Glenwright: Moving on to terminology. "It's just generally a good rule to ask people how they'd like to be identified."
Genwright: Indigenous: represents First Nations, Inuit and Métis, and is also used internationally. Aboriginal: is best used as an adjective, not a noun. First Nations: Although it's widely used, no legal definition of it exist.
Glenwright: Finally, the loaded term of Indian. It's best to avoid this whenever possible. There are, however, few instances where it might be appropriate: in constitutional or legal discussions, talking about status, in a proper name (Thunder Bay Indian Friendship Centre).
Glenwright: Terminology does change, and often newsrooms aren't up to speed.
Glenwright gives an overview of treaty relations. First Nations have a special relationship with the federal government because of these treaties—treaties that gives the federal government certain obligations to them. Describes the progression of treaty process as something that was initially a two-way street, and over time became a process imposed by the Crown.
The Indian Act banned: cultural practices, gathering of three or more Aboriginal people in public, and many more severe oppressions. "It simultaneously stripped people of their cultural coping mechanisms."

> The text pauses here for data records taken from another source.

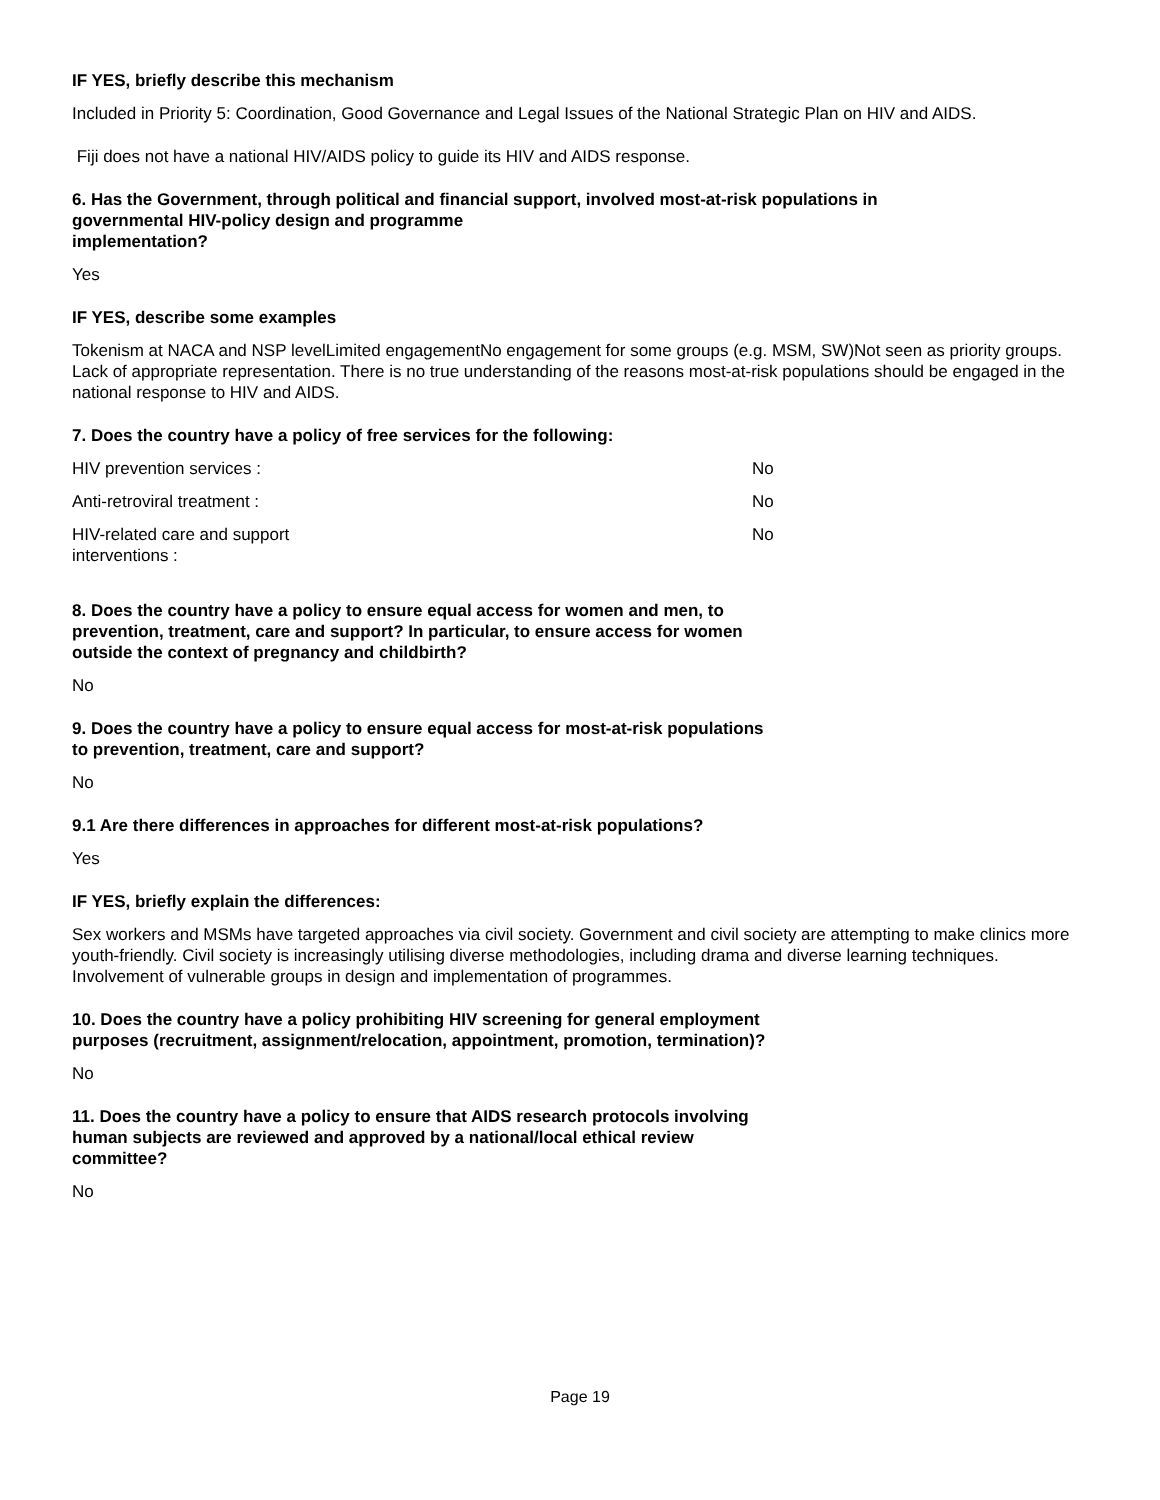IF YES, briefly describe this mechanism
Included in Priority 5: Coordination, Good Governance and Legal Issues of the National Strategic Plan on HIV and AIDS.
Fiji does not have a national HIV/AIDS policy to guide its HIV and AIDS response.
6. Has the Government, through political and financial support, involved most-at-risk populations in governmental HIV-policy design and programme
implementation?
Yes
IF YES, describe some examples
Tokenism at NACA and NSP levelLimited engagementNo engagement for some groups (e.g. MSM, SW)Not seen as priority groups. Lack of appropriate representation. There is no true understanding of the reasons most-at-risk populations should be engaged in the national response to HIV and AIDS.
7. Does the country have a policy of free services for the following:
| HIV prevention services : | No |
| Anti-retroviral treatment : | No |
| HIV-related care and support interventions : | No |
8. Does the country have a policy to ensure equal access for women and men, to prevention, treatment, care and support? In particular, to ensure access for women outside the context of pregnancy and childbirth?
No
9. Does the country have a policy to ensure equal access for most-at-risk populations to prevention, treatment, care and support?
No
9.1 Are there differences in approaches for different most-at-risk populations?
Yes
IF YES, briefly explain the differences:
Sex workers and MSMs have targeted approaches via civil society. Government and civil society are attempting to make clinics more youth-friendly. Civil society is increasingly utilising diverse methodologies, including drama and diverse learning techniques. Involvement of vulnerable groups in design and implementation of programmes.
10. Does the country have a policy prohibiting HIV screening for general employment purposes (recruitment, assignment/relocation, appointment, promotion, termination)?
No
11. Does the country have a policy to ensure that AIDS research protocols involving human subjects are reviewed and approved by a national/local ethical review committee?
No
Page 19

Notes that the Apartheid was modelled very much after what this structure looked like.
Residential schools: the last one wasn't closed until 1996. By that time, more than 200,000 children had been forced into 132 federal institutions. In between this time was something called the "60s scoop", during which the federal government would place Indigenous children with non-Indigenous families as another form of cultural assimilation.
Glenwright: Useful for the newsroom: come up with ways to incorporate this history into reporting on Aboriginal issues that calls for it. Sidebars of timelines, etc.
Glenwright: Modern treaties have been made since the Indian Act. Most promises from these have not been fulfilled, and proving this is often difficult. It's first necessary to legally prove that treaties made orally or not fully documented are legally sound, which costs money.
Moving on to financial structures: it's the federal government's responsibility to provide basic services to on-reserve First Nations. Federal funding, however, is not topped up, and municipal or provincial funding does not apply here. This also doesn't account for the fact that large swaths of Aboriginal communities live in urban areas.
Tips for building relationships: You should be treating Indigenous communities as any other source on your beat, and call them just as often. Try to go to events, not just for the purpose of reporting on stories. Follow up with sources after a story you write is done. Check Aboriginal news sites.
Look beyond cultural events for stories, and try to include Aboriginal people in stories with a non-Aboriginal focus.
Journalists often only appear when a community is in one of two modes: crisis or celebration. That misses a whole spectrum of experience and complexity that can occur in between.
Also: know the context of interviews. If you're interviewing with an Elder, for example, and they are telling you a story, don't rush them to get that quick recording or quote. Take the time to listen.
Be upfront about who you are and the information you're looking for for a story—particularly when you're reporting on a sensitive issue.
Also: useful to spend more time on solution-focused journalism. Not necessarily advocacy stories. For example: in the amount of reporting done on missing and murdered Indigenous women over the past year, stories on initiatives to bring attention to the issue, working for a solution, etc., are just as important as statistics.
Being sensitive to issues is not the same thing as avoiding them. As journalists we have the responsibility to objectively report on stories, but there are ways we can do this while still being accurately sensitive to the issue of Indigenous reporting.
And that wraps up this panel. Thanks for tuning in!